NMR solution structures (left, 1GWP) and multiple crystallographic models of CA (center, 1MG3, 1E6J, 3P05) highlight the structural variability of the Pro loop that is minimized by Cyclophilin A binding (right, 1AK4, 1M9C, 1M9D). Crystal structures are colored by B-factor (a measure of thermal motion and disorder within the structure) as a proxy of conformational flexibilty (red = disordered, blue = ordered). NB: the Pro loop is resolved in only three of the seven protomers in the crystal structure in the unbound state.
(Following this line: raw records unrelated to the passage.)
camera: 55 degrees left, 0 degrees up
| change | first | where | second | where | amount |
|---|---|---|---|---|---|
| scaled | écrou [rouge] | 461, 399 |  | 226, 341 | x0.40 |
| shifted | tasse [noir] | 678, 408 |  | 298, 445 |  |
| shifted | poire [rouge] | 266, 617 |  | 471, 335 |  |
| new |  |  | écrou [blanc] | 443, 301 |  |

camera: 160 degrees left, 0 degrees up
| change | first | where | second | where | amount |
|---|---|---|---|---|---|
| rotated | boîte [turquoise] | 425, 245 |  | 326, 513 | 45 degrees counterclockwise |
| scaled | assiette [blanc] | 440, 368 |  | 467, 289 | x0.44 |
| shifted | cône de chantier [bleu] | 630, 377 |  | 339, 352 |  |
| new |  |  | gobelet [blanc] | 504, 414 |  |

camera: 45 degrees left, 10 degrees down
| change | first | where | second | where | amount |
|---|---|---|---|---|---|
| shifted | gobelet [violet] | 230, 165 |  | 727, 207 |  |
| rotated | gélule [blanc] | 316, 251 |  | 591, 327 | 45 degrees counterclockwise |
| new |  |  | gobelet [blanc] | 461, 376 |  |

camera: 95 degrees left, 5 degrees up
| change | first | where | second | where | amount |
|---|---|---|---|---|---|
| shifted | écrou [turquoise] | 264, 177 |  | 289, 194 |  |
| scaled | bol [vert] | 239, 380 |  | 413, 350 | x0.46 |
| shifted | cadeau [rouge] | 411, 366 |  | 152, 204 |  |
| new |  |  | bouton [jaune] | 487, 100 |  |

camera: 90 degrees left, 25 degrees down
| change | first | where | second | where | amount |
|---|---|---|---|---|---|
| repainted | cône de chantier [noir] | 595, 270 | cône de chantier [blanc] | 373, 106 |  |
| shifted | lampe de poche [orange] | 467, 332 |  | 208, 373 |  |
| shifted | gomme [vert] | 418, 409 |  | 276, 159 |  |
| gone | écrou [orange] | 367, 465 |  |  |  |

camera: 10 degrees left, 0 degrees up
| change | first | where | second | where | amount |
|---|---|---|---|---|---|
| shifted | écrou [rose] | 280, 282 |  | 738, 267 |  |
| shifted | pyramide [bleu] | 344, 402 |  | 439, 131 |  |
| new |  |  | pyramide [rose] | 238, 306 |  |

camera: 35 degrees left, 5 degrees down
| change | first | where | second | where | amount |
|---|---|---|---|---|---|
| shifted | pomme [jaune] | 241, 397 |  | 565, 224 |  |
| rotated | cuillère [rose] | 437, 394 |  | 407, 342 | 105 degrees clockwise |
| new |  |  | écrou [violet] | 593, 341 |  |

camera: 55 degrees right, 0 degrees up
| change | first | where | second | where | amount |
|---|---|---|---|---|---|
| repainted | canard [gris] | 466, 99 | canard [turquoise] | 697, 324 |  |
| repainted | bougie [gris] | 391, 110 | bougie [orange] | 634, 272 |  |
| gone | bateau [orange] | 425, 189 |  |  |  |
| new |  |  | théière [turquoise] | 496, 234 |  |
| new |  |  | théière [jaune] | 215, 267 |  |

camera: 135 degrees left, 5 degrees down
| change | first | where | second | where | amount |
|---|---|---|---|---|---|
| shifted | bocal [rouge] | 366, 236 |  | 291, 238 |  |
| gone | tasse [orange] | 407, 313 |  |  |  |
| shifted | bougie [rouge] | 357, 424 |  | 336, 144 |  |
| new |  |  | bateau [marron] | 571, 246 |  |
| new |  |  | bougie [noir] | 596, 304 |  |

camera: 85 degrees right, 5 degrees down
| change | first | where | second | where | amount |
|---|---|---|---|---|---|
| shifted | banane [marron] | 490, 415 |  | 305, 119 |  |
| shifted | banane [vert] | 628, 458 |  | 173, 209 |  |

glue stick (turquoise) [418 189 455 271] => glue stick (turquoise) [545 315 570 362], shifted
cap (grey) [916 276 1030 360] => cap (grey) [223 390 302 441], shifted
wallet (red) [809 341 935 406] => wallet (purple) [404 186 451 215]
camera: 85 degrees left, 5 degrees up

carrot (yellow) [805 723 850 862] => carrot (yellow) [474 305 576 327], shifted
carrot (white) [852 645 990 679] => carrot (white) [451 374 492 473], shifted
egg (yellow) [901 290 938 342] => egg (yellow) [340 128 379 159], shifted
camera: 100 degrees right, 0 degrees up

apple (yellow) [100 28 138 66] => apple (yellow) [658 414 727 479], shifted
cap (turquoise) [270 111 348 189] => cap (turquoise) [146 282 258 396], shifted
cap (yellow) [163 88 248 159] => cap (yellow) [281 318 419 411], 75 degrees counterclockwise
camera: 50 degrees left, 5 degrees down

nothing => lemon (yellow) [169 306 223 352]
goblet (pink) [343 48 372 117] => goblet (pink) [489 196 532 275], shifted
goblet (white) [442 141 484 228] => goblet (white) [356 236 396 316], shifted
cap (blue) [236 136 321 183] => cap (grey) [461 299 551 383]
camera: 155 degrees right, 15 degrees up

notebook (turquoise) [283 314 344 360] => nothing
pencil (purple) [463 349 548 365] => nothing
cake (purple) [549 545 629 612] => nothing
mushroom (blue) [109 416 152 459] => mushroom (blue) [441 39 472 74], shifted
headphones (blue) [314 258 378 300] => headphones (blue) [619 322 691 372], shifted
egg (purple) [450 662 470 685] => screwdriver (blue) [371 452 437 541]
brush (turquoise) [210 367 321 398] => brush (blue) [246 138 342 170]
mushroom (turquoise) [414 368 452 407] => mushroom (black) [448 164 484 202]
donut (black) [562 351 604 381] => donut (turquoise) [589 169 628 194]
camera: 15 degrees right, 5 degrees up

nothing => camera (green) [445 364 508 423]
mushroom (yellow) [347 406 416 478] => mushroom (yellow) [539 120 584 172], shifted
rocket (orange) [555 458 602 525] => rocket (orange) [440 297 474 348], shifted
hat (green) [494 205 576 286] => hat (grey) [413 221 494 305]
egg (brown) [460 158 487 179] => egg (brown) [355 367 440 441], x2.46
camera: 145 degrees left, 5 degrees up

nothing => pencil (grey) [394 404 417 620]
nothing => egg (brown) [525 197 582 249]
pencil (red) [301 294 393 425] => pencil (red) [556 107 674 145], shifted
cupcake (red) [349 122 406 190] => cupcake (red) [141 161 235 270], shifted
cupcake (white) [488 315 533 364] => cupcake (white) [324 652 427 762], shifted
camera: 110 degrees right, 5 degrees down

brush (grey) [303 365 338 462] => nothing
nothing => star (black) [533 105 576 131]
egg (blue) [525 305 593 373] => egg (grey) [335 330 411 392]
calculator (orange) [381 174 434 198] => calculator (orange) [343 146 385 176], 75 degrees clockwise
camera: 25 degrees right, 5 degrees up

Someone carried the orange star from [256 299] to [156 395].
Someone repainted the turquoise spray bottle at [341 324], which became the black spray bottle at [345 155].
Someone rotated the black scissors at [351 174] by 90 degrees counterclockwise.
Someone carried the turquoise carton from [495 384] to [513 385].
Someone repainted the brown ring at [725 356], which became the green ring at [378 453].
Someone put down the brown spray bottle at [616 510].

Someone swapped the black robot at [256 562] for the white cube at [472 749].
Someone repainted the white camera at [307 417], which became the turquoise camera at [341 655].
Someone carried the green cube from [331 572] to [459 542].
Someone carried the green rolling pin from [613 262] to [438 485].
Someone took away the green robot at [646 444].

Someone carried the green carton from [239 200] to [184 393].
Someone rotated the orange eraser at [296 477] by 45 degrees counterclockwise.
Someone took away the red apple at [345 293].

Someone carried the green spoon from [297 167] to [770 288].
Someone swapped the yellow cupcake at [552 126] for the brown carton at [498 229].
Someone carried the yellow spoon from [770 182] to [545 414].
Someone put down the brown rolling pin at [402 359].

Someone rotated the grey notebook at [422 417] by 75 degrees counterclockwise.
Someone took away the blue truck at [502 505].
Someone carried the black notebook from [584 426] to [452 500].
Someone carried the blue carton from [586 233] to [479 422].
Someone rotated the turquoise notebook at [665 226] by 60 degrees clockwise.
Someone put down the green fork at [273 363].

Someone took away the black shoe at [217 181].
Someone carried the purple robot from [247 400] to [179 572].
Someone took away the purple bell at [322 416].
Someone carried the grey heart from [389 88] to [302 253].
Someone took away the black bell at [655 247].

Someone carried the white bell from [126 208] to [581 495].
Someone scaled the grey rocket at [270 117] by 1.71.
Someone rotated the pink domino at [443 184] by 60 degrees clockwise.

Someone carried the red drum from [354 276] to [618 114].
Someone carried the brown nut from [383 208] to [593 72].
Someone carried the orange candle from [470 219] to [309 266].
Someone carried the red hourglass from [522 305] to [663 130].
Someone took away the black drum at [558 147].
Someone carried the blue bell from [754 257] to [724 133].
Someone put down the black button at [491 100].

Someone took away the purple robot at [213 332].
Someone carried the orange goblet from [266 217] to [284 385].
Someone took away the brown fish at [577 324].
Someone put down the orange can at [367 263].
New viral threats emerge much faster than rationally designed antivirals. The number of clinically useful antivirals remains limited, so a drug that works on multiple viruses would be welcomed. Identifying viruses and viral proteins that depend on host proline isomerases is an appealing strategy. For example, at least some lethal coronaviruses are suppressed by cyclophilin inhibitors [27]. Unfortunately, merely identifying a proline-rich viral protein is not sufficient to predict interactions with isomerase or sensitivity to isomerase inhibitors. Creative, systematic approaches are needed to determine which viral proteins contain prolines that are substrates for isomerases and access multiple conformations to perform critical viral functions.